Aufgabe A> Was ist laut dem Forumsbeitrag auf der linken Seite des neu angehängten Screenshots zu sehen?
Aufgabe B> Ändere im Forumsbeitrag den Abschnitt von „Wenn man sich“ bis „gleichen Möglichkeiten haben.“, indem du „Baum“ durch „Verzeichnisbaum“ ersetzt.
Aufgabe C> Setze den Forumsbeitrag über die Auslastung virtueller Maschinen nach seinem letzten Satz fort.

Text>
◆ ◆ ◆

Das mit dem Generalisieren habe ich verstanden und normalerweise mache ich das auch, doch es geht mir hierbei nur um 3 Punkte, und eigtl. wollte ich das ohne größere Komplikationen bewerkstelligen, doch am Ende hat es mich die meisten Nerven gekostet, haha.
Wie auch immer, ich hoffe ich kriege nun die Lösung von dir und dann wünsche ich dir auch viel Spaß beim QQC ! Ich denke, ich geh ihn mir nun auch reinziehen, hahaha....
Schönen Abend noch! Ciao!


----------



## mysticado (21. Okt 2011)

Hat geklappt! Danke für die Hilfe! 
Fragen habe ich vorerst nicht...ich werd mir nochmal die javadoc angucken und dazu noch diesen Beispielcode und dann erstmal versuchen selber draus schlau zu werden. Falls nicht, weiss ich ja wo ich hilfsbereite Menschen finden kann 

Danke für die tolle Unterstützung so spät am Abend und gute Nacht!


----------



## mysticado (21. Okt 2011)

Okay, da wäre ich wieder 
Keine Sorge, das Problem von oben haben wir ja gestern erfolgreich gelöst, doch nun habe ich ein weiteres Problem und da es sich (meiner Meinung nach) wieder um ein Thread-Problem handelt, dachte ich hänge ich es hier hinten dran.
Um mein Problem aber zu erklären werde ich ein bisschen weiter ausholen müssen...

Ich muss für ein Praktikum ein Programm schreiben, welches sich alle Rechner im internen Netz anguckt und protokolliert wie viele und welche virtuellen Maschinen auf ihnen laufen. Die Funktionsweise ist in diesem Moment nicht wichtig - es ist nur wichtig zu wissen, dass es klappt an diese Infos ranzukommen  Diese einzelnen virtuellen Maschinen sollen von mir nun unterschiedlich ausgelastet werden, z.B. 
- VM1= 99% cpu , 100% RAM
- VM2= 10% cpu , 50% RAM
- usw.
Wenn man sich den neu angehängten Screenshot anschaut, sollte es vielleicht etwas klarer sein - links ist der Baum aller Rechner und den darauf laufenden VMs. 

Das Problem ist nun die rechte Seite meiner GUI...

Ich soll es so programmieren, dass ich gleichzeitig mehrere VMs auslasten kann, sprich ich soll es möglich machen links im Baum eine VM auszuwählen, rechts individuelle Werte eingeben und die Simulation starten. Wenn ich nun eine andere VM auswähle, soll ich wieder die gleichen Möglichkeiten haben.

◆ ◆ ◆

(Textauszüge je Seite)
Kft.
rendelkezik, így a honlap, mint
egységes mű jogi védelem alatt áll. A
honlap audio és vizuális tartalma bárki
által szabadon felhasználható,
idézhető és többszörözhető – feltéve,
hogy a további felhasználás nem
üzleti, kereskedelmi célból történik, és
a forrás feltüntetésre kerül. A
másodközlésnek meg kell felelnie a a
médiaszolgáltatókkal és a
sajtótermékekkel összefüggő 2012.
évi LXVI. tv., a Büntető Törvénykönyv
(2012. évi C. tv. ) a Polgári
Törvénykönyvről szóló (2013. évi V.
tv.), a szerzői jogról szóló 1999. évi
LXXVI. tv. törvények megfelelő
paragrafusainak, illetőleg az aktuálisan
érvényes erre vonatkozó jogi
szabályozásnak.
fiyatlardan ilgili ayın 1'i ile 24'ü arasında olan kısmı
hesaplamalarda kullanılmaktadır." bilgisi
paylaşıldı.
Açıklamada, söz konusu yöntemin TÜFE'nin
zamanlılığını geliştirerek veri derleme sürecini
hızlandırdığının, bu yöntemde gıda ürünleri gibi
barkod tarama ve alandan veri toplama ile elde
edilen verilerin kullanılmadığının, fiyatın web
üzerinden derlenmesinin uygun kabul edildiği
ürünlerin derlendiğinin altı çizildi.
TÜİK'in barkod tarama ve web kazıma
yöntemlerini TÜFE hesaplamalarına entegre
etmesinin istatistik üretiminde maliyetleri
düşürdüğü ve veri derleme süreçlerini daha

◆ ◆ ◆

Antwort A> Der Baum aller Rechner und der darauf laufenden VMs.

Antwort B>
Wenn man sich den neu angehängten Screenshot anschaut, sollte es vielleicht etwas klarer sein - links ist der Verzeichnisbaum aller Rechner und den darauf laufenden VMs. 

Das Problem ist nun die rechte Seite meiner GUI...

Ich soll es so programmieren, dass ich gleichzeitig mehrere VMs auslasten kann, sprich ich soll es möglich machen links im Verzeichnisbaum eine VM auszuwählen, rechts individuelle Werte eingeben und die Simulation starten. Wenn ich nun eine andere VM auswähle, soll ich wieder die gleichen Möglichkeiten haben.

Antwort C>
Leider bin ich halt absoluter Noob was Swing und GUI betrifft und weiss in diesem Moment nicht mal von wo aus ich starten soll. Ich habe z.Z. noch die Funktionalitäten (die rechte Seite der GUI) und den Baum komplett in einer Klasse - doch das ist wahrscheinlich falsch, oder? Die rechte Seite wird wahrscheinlich eine eigenständige Klasse sein müssen (bzw. ein JFrame?) damit sie jedes Mal neu instanziiert werden kann...
Und wie instanziiere ich sie dann? Jeweils ein Thread? Auch mit SwingWorker???

Puh, viel Text, viele Fragen...viel Spaß damit


----------



## hdi (21. Okt 2011)

Hello again,

Was mir jetzt noch nicht ganz klar ist: Wie funktioniert das Auslasten der VM's? Ist das eine pseudo-mäßige Simulation, in der du einfach irgendwelche Auslastungen in deiner GUI anzeigen lassen sollst (ohne dass da was dahintersteckt), oder geht es wirklich darum, den VM's über's Netzwerk irgendwelche Datenpakete zu schicken, sodass es am betroffenen Rechner tatsächlich zu einer echten Auslastung kommt?

Ich frage deshalb, da Multi-Threading in dem Fall, dass das alles nur gefaked ist, gar nicht nötig ist. Es sei denn, du hast die explizite Vorgabe, auch in diesem Fall trotzdem Multi-Threading zu betreiben.

Falls da wirklich etwas sinnvolles passiert, dann wäre es gut zu wissen was da genau passiert, und wie es passiert. D.h. was machen die Threads? Inwiefern gibt es eine Verbindung zwischen den internen Daten und der GUI?


----------



## mysticado (21. Okt 2011)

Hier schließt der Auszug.